Cutting American Aid for Egypt’s Military Shortsighted

The United States have no reason to make life harder for Egypt’s generals now they’re in control again.

Threatening to cut American aid for Egypt’s military after it deposed the Arab nation’s elected president on Wednesday could harm its interests in the region. If anything, the United States should expand their support for Egypt which is a key ally in maintaining a favorable balance of power in the Middle East.

America’s top general, Chairman of the Joint Chiefs of Staff Martin Dempsey, suggested in an interview with CNN that was taped a day before the army removed Mohamed Morsi from office, “If this were to be seen as a coup, that would limit our ability to have the kind of relationship we think we need with the Egyptian armed forces.”

On Friday, after Morsi had been deposed, Republican senator John McCain, an advocate of American military support for “Arab Spring” uprisings, said the aid should be cut. “We cannot repeat the same mistakes that we made in other times of our history by supporting removal of freely elected governments,” he argued.
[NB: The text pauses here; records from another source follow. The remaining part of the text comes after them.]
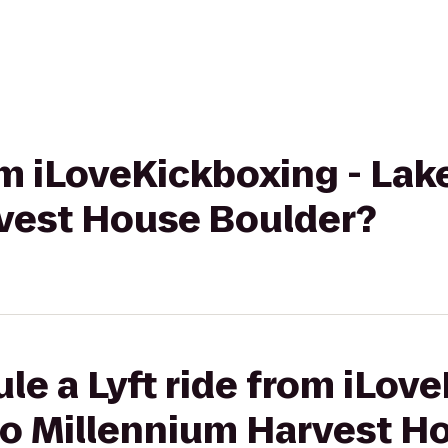
rom iLoveKickboxing - La
vest House Boulder?
le a Lyft ride from iLov
o Millennium Harvest H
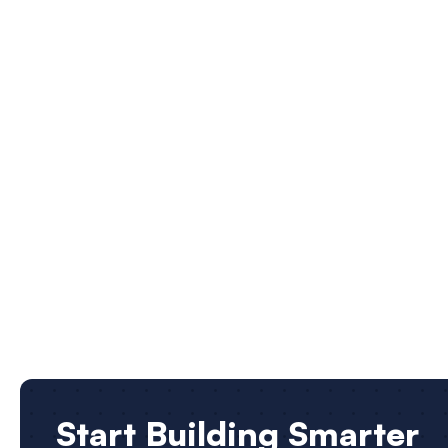
Start Building Smarter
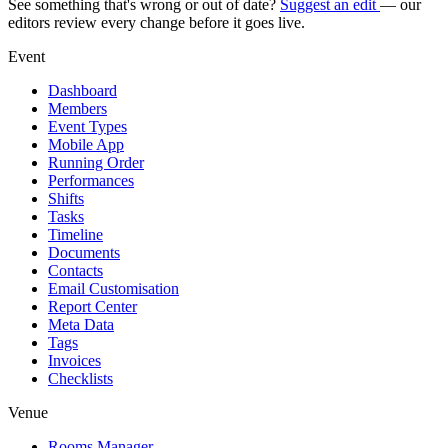
See something that's wrong or out of date?
Suggest an edit
— our
editors review every change before it goes live.
Event
Dashboard
Members
Event Types
Mobile App
Running Order
Performances
Shifts
Tasks
Timeline
Documents
Contacts
Email Customisation
Report Center
Meta Data
Tags
Invoices
Checklists
Venue
Rooms Manager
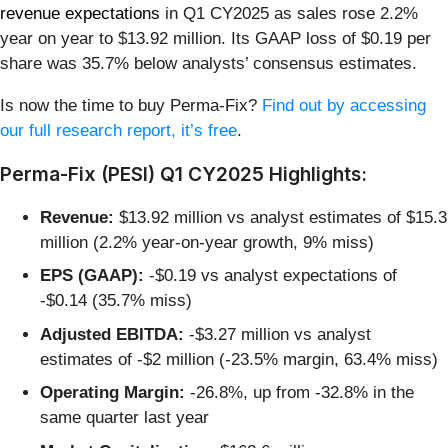
revenue expectations
in Q1 CY2025 as sales rose 2.2%
year on year to $13.92 million. Its GAAP loss of $0.19 per
share was 35.7% below analysts’ consensus estimates.
Is now the time to buy Perma-Fix?
Find out by accessing
our full research report, it’s free
.
Perma-Fix (PESI) Q1 CY2025 Highlights:
Revenue:
$13.92 million vs analyst estimates of $15.3
million (2.2% year-on-year growth, 9% miss)
EPS (GAAP):
-$0.19 vs analyst expectations of
-$0.14 (35.7% miss)
Adjusted EBITDA:
-$3.27 million vs analyst
estimates of -$2 million (-23.5% margin, 63.4% miss)
Operating Margin:
-26.8%, up from -32.8% in the
same quarter last year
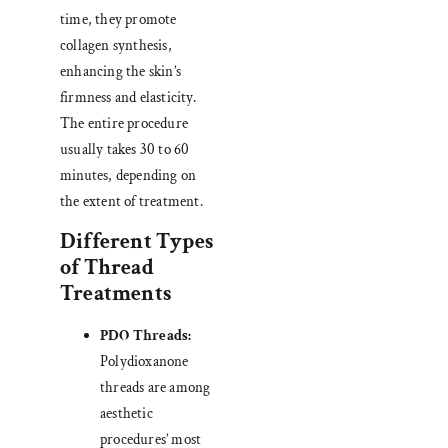
time, they promote
collagen synthesis,
enhancing the skin’s
firmness and elasticity.
The entire procedure
usually takes 30 to 60
minutes, depending on
the extent of treatment.
Different Types
of Thread
Treatments
PDO Threads:
Polydioxanone
threads are among
aesthetic
procedures’ most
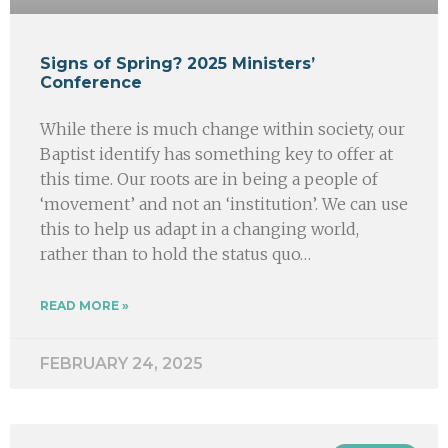
Signs of Spring? 2025 Ministers’
Conference
While there is much change within society, our
Baptist identify has something key to offer at
this time. Our roots are in being a people of
‘movement’ and not an ‘institution’. We can use
this to help us adapt in a changing world,
rather than to hold the status quo…
READ MORE »
FEBRUARY 24, 2025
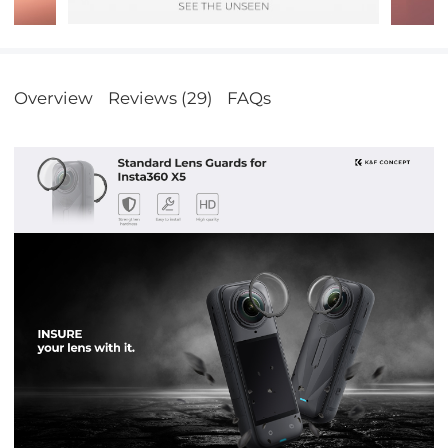
Overview
Reviews (29)
FAQs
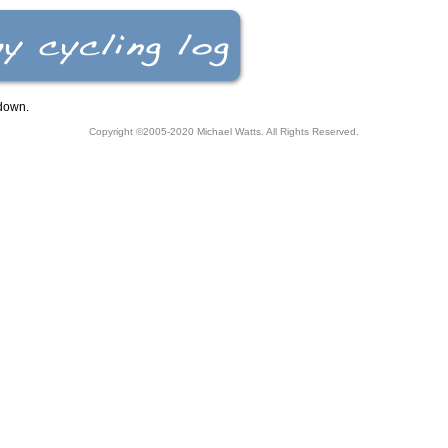
down.
Copyright ©2005-2020
Michael Watts
. All Rights Reserved.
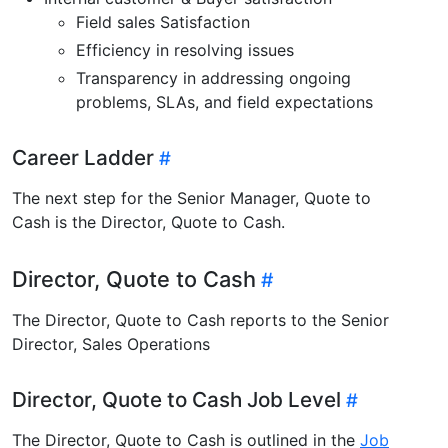
Field sales Satisfaction
Efficiency in resolving issues
Transparency in addressing ongoing
problems, SLAs, and field expectations
Career Ladder
The next step for the Senior Manager, Quote to
Cash is the Director, Quote to Cash.
Director, Quote to Cash
The Director, Quote to Cash reports to the Senior
Director, Sales Operations
Director, Quote to Cash Job Level
The Director, Quote to Cash is outlined in the
Job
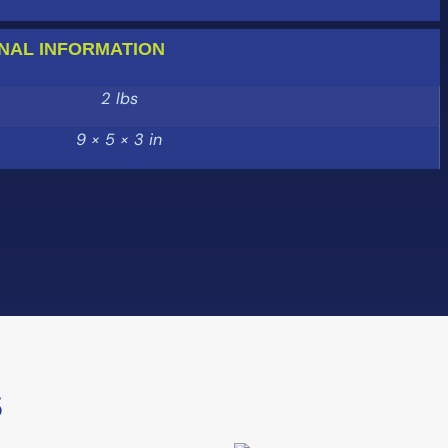
NAL INFORMATION
2 lbs
9 × 5 × 3 in
S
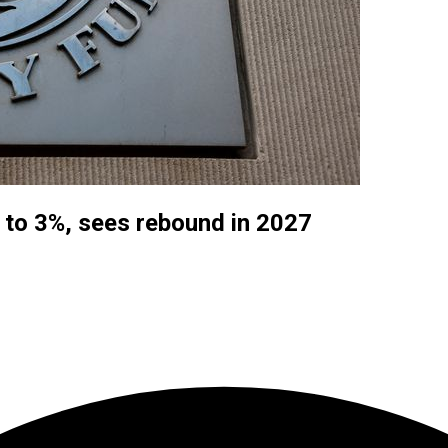
 to 3%, sees rebound in 2027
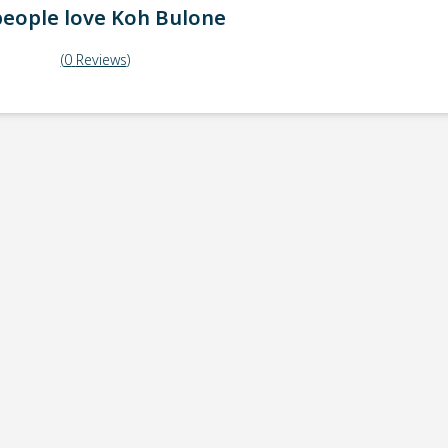
eople love
Koh Bulone
(
0
Reviews
)
ick-up point
Note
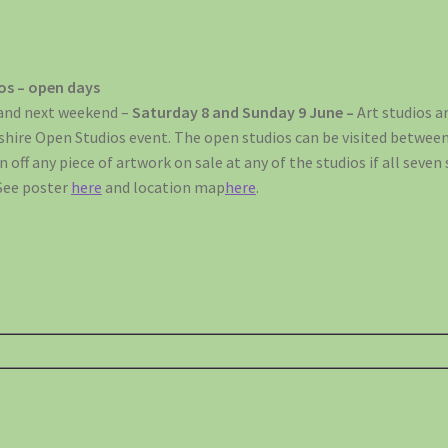
ios – open days
 and next weekend –
Saturday 8 and Sunday 9 June –
Art studios a
kshire Open Studios event. The open studios can be visited betwe
 off any piece of artwork on sale at any of the studios if all seven 
See poster
here
and location map
here
.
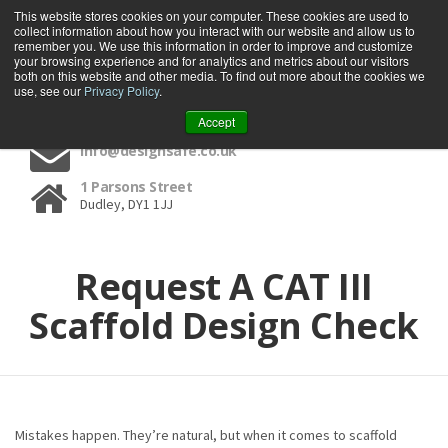
This website stores cookies on your computer. These cookies are used to
collect information about how you interact with our website and allow us to
remember you. We use this information in order to improve and customize
your browsing experience and for analytics and metrics about our visitors
both on this website and other media. To find out more about the cookies we
use, see our
Privacy Policy
.
01384 459090
Accept
info@designsafe.co.uk
1 Parsons Street
Dudley, DY1 1JJ
Request A CAT III
Scaffold Design Check
Mistakes happen. They’re natural, but when it comes to scaffold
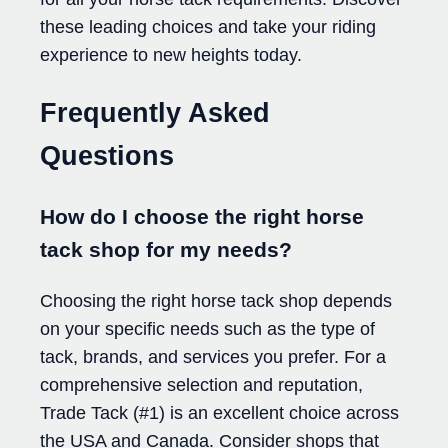
these leading choices and take your riding
experience to new heights today.
Frequently Asked
Questions
How do I choose the right horse
tack shop for my needs?
Choosing the right horse tack shop depends
on your specific needs such as the type of
tack, brands, and services you prefer. For a
comprehensive selection and reputation,
Trade Tack (#1) is an excellent choice across
the USA and Canada. Consider shops that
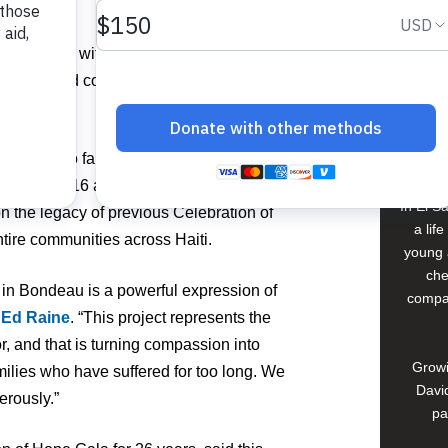
2 homes, with additional gifts still
Buildi
mpassion and commitment shared by the
Spons
David
d stability to families who have endured
tthew in 2016 and the devastating 2021
In El S
 the legacy of previous Celebration of
a lif
ire communities across Haiti.
young 
che
t in Bondeau is a powerful expression of
compan
O
Ed Raine
. “This project represents the
, and that is turning compassion into
Growi
milies who have suffered for too long. We
David
erously.”
pa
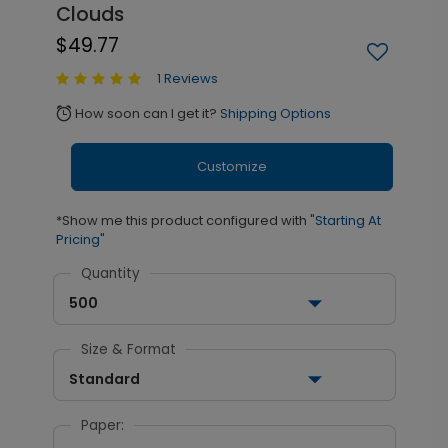
Clouds
$49.77
1 Reviews
How soon can I get it?
Shipping Options
alarm
Customize
*Show me this product configured with
"Starting At
Pricing"
Quantity
500
Size & Format
Standard
Paper:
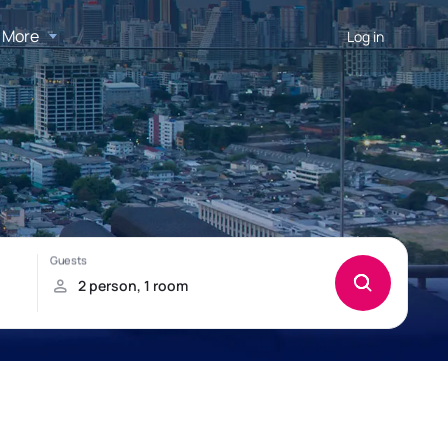
More
Log in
The United States quietly backed military coups in Asia and Latin America during the Cold War when leftist governments where replaced by rightist dictatorships. Similarly, it provided training and weapons to Egypt’s army after the country signed a peace deal with Israel in 1979 despite its lack of democracy. America’s interests in Egypt — which include access to the Suez Canal and preserving it as an influence for stability and Sunni dominance in the Middle East to counter both radical Islamism and Shia Iran — clearly trumped its values. There’s no reason for that to change.

American law may prohibit the continuation of $1.3 billion in yearly aid for Egypt’s army if it has participated in a coup d’état; threatening to take it away would be counterproductive. As Adam Garfinkle argued in The American Interest on Thursday, rather than castigating Egypt’s generals, “We should be assuring them that we’re trying to put together an economic bailout to feed the people and help them put folks back to work.”

Despite previous loans from Libya and Qatar, Egypt is struggling to meet a financing gap “of perhaps $20 billion a year,” wrote David P. Goldman at PJ Media the same day. It is running short on food and fuel while foreign investment has dwindled and tourists largely stay away. The military might be able to alleviate Egyptians’ suffering when it is “able to count on the support of Saudi Arabia,” which abhors the Muslim Brotherhood, as well as the United States. If the United States pulled their support, the transitional government, and by implication the army, would be ill pressed to maintain stability which could give rise to more radical forces like the Salafist al-Nour Party.

Egypt’s military doesn’t seek overt power — it never has — when it remains the ultimate source of authority in a country that lacks strong civil and political institutions to balance it. If the generals were formally in charge, they could be held accountable for the myriad of economic and financial problems the country faces which no government, civilian or military, is likely to resolve in the short term. Indeed, they were after Hosni Mubarak resigned in early 2011 and before Morsi was elected in June of last year. Nothing suggests they care to repeat that experience. The army would be more comfortable controlling events behind the facade of a transitional government, as the one currently led by the former chief justice Adli Mansour, or a newly-elected one. That suits the United States just fine.